Поскольку я был ближе всех к землянке, что-то заставило меня полезть туда. Дверца распахнулась легко, и из-под земли вырвался негустой дымок. В полутьме я разглядел оравшего с красным лицом. Он безудержно блевал, не в силах встать с колен. Еще один сосед спал, а комполка, не поворачиваясь, сидел в углу у печки. «Круглов», — прохрипел я. Пахло нелагерной едой. Круглов стал что-то делать быстрее, он строгал нечто податливое. Видимо, раздобыл где-то конины и торопился съесть. Услышав, что люди прибывают, Круглов закинул пищу себе в рот.
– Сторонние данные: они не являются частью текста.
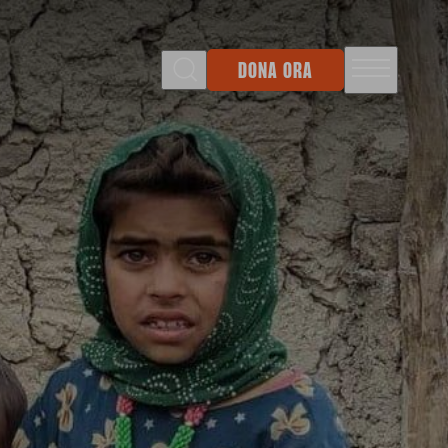
DONA ORA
Я пригляделся и увидел, что он развел огонь под какой-то посудиной, а сосед его вовсе не спит, а лежит на животе без штанов с окровавленными ногами, и из ляжек его вырезаны куски мяса. Растолкав собравшихся, двое охранников, пригнувшись, ворвались в землянку. Мгновенно все поняв, они схватили каннибала и потащили на свет. Не произнося ни слова, будто внутри них щелкнул какой-то свирепый переключатель, и не дожидаясь, когда Круглов сдохнет от заворота кишок, охранники принялись остервенело бить его, как будто хотели скорее умертвить попавшегося крестьянам волколака или еще какую-то нежить. Рьяно старался, заходясь и не успевая отдышаться, черненький солдатик, обычно ходивший с растерянным лицом; теперь он размахивал прикладом, как колуном. Голова Круглова моталась, как у игрушки, и, всмотревшись, я понял, что он уже мертв. Черненький продолжал стараться, пока второй солдат не оттащил его.
Вечером я ушел ото всех и лег лицом к проволоке. Часовой, оравший в таких случаях, нынче молчал. Провалившись в забытье, я встретил старые видения, реку с кровавыми младенцами и матерями, которая теперь хлестала по полю и топила всех пленных, а они почему-то этому радовались и всасывали в себя красную воду; рядом со мной оказались и близнецы, сбоку, в каких-то доспехах, я хотел рассмотреть их, но они все время перемещались к краю глаза. Не помню, сколько так продолжалось, но я проснулся в темноте от тонкого крика. За ним послышалось неразборчивое причитание. Я понял, что это немец на вышке, и отошел чуть дальше. Черненький свесился через перила и ластился к дулу автомата, говоря ему что-то интимное и глядя прямо на меня, ясно и прозрачно. Потом он что-то тонко запел и, обхватив голову свободной рукой, заплакал. Спящие зашевелились. С земли, выругавшись, поднялось тело и подковыляло ко мне. Это был какой-то украинец. Он пригляделся к вышке и, собрав слюну, шумно харкнул: «Морфинист, с-собака!» Часовой услышал и отшатнулся, затих. Я прикинул, какие у меня есть шансы залезть на проволоку и получить пулю, чтобы все это уже наконец кончилось, но зачем-то отошел в сторону и лег. Голод гнал сон, от голода сводило мышцы, из-за голода я не мог думать ни о чем. Во мне не осталось ничего, кроме чувства голода. Я перестал существовать.
Дожив до утра, я уговорил себя встать и направился в зеленый дом: будь что будет — выкручусь, а если не выкручусь, то лучше расстрел, лишь бы не голод, лишь бы не распасться. Перед глазами качнулось поле с ямками, палатки и бараки, и я понял, что в этой картине что-то не так, зарябил какой-то новый оттенок в наборе обычных цветов. На аппельплаце стояли трое, в выглаженных диагоналевых гимнастерках, начищенных сапогах, брюках-галифе, и на форме их красовались погоны и нашивки, не похожие ни на советские, ни на немецкие. К фуражкам они прицепили овальные бело-сине-красные кокарды. По полю шли охранники, поднимая дубинками тех, кто не сообразил, что пленных сгоняют на построение.